__TASKS__:
- A) In the article on the new clinic, rewrite the part that opens with the words containing "Gould.Allan" and closes with "new AHF clinic.", swapping "prescriptions" for "medications".
- B) Carry on the article on the new clinic past its last sentence.

__DOCUMENT SECTION__:
_ _ _ _ _ _ _

The other two new AHF Magic Johnson Healthcare Centers will be in Brooklyn, N.Y., and Atlanta.

AOC and AHF officials had announced in late September that the boards of the two agencies had signed a letter of intent to develop the Fort Worth clinic.

AOC Executive Director Allan Gould said this week his agency is “very excited” that the clinic being planned here was chosen to be an AHF Magic Johnson Healthcare Center.

“It is definitely something we had hoped for, and we are very honored that the Magic Johnson Foundation and AIDS Healthcare Foundation trust us to operate this new clinic,” Gould said. “His [Johnson’s] name will bring an even larger degree of publicity to our agency and to the work we do here. And hopefully, that will open some doors that were not so fully opened to us in the past. This can’t be anything but great news for us.”

AHF is the largest provider of HIV/AIDS medical care in the U.S., and serves more than 100,000 patients overall in 22 countries. Created in 1987, the foundation generates its operating capital through its own self-created social enterprises, including AHF Pharmacies, thrift stores, healthcare contracts and other strategic partnerships.

Johnson, who was still playing pro basketball in 1991 when he announced publicly that he was HIV-positive, is chairman and founder of the Magic Johnson Foundation. The foundation raises funds for community-based organizations focused on HIV/AIDS education and prevention.

“Magic Johnson is not just an outstanding businessman and a sports legend. He is also a hero to thousands because of the way he lends his name to the fight against HIV/AIDS,” Gould said. “When he stepped up to declare that he was HIV-positive, he did a tremendous amount to help lessen the stigma of AIDS.”

Gould said the most important aspect of the new AHF Magic Johnson Healthcare Clinic at AOC is that it will “offer clients a choice.”

“I am not saying anything negative about JPS Healing Wings [HIV clinic] or the Tarrant County Health Department’s AIDS clinic. They do a great job,” Gould said. “But there are still people lining up at both those clinics every day to see a physician and get the care they need. Now there will be a paradigm shift in access to medical care in our region. Now those clients will have a choice.”

He said that the new clinic, “ideally, could see up to a thousand clients a year, once it is staffed. But I think in the first year we will see 400 to 600 patients.

What that will do is lower the number of patients going to Healing Wings and the public health clinic, and shorten those lines, that wait time. This gives those clients another opportunity to access expert, top-of-the-line, cutting edge medical care.”
Gould said the new clinic will occupy about 4,000 square feet of AOC’s facilities at 400 N. Beach St., and that it will include a pharmacy, as well.

Gould.Allan

Allan Gould

“This new clinic will offer medical treatment and prescriptions, regardless of the patient’s ability to pay,” Gould said. “That’s a huge element that we will be bringing to the table that has not been previously available” in Tarrant County and surrounding rural counties AOC serves.

Gould said AHF first approached AOC officials about five months ago, and that AOC officials “were really honored” to be considered as the site of a new AHF clinic.

_ _ _ _ _ _ _

__RECORDED INFORMATION__:
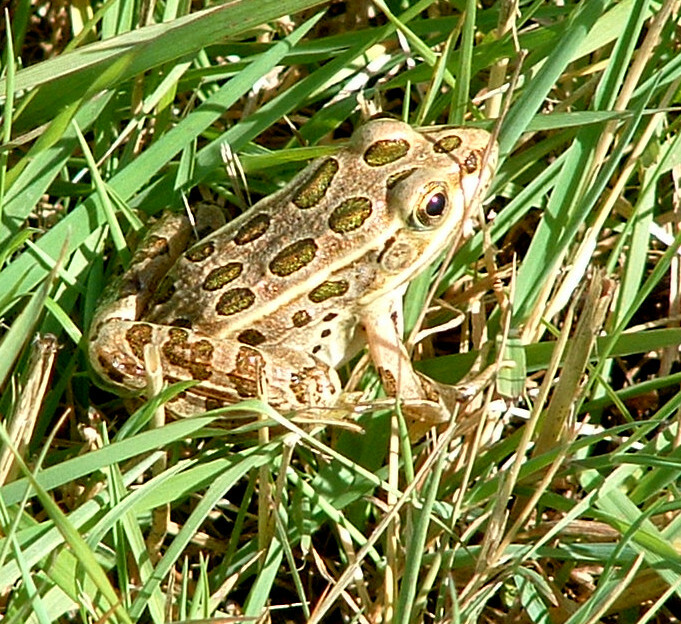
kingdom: Animalia
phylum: Chordata
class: Amphibia
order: Anura
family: Ranidae
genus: Lithobates
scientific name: Lithobates pipiens
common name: Northern leopard frog
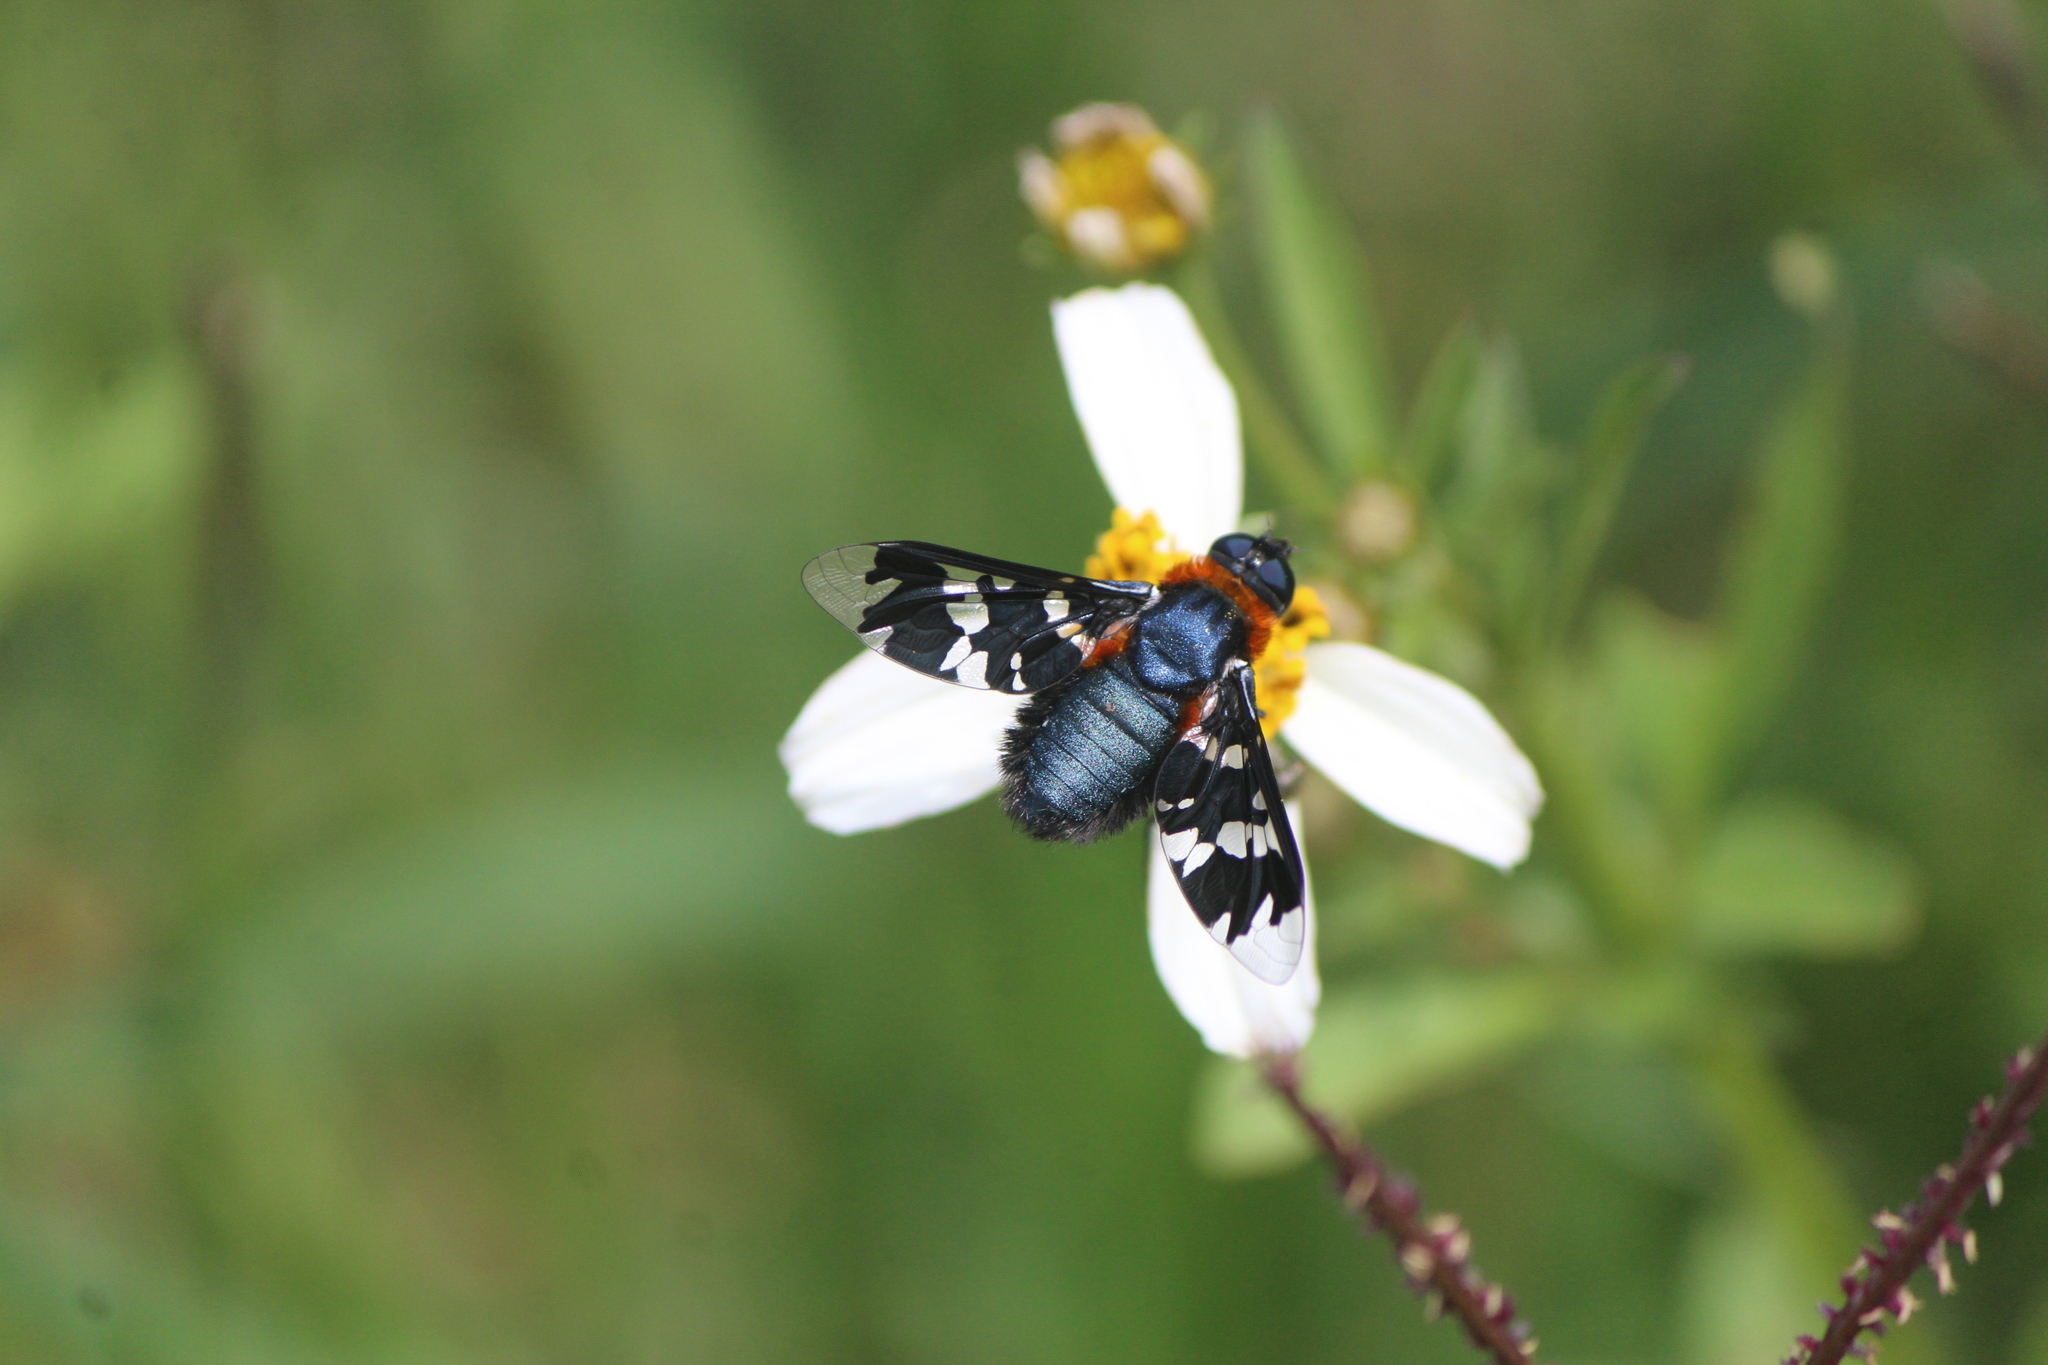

_ _ _ _ _ _ _

__YOUR RESPONSES__:
- A)
Gould.Allan

Allan Gould

“This new clinic will offer medical treatment and medications, regardless of the patient’s ability to pay,” Gould said. “That’s a huge element that we will be bringing to the table that has not been previously available” in Tarrant County and surrounding rural counties AOC serves.

Gould said AHF first approached AOC officials about five months ago, and that AOC officials “were really honored” to be considered as the site of a new AHF clinic.

- B)
“It is something we have wanted to do for some time,” Gould said. “Having a clinic has long been an integral part of our mission, and when we moved to our new location here on Beach Street, we did so hoping that the additional square footage this new space gives us would give us the chance to have a clinic.”

But even after they were approached by AHF, “we took our time and did our due diligence,” Gould said. “It takes times to figure out if you want to be a federally qualified health care clinic or go a different route. You have to look at all the parameters involved and all the different permits and licenses you have to have. It can become quite daunting.”

Even when they announced the letter of intent in September, he said, details were still being negotiated. That’s why when AHF CEO Michael Weinstein said during his visit to Fort Worth last month that he would love to see the new clinic open on Feb. 14, 2012, “our jaws just dropped to the floor,” Gould said.

“Even under the best circumstances, the process of getting [construction] permits and rearranging the existing offices — opening by Valentine’s Day simply was not feasible.”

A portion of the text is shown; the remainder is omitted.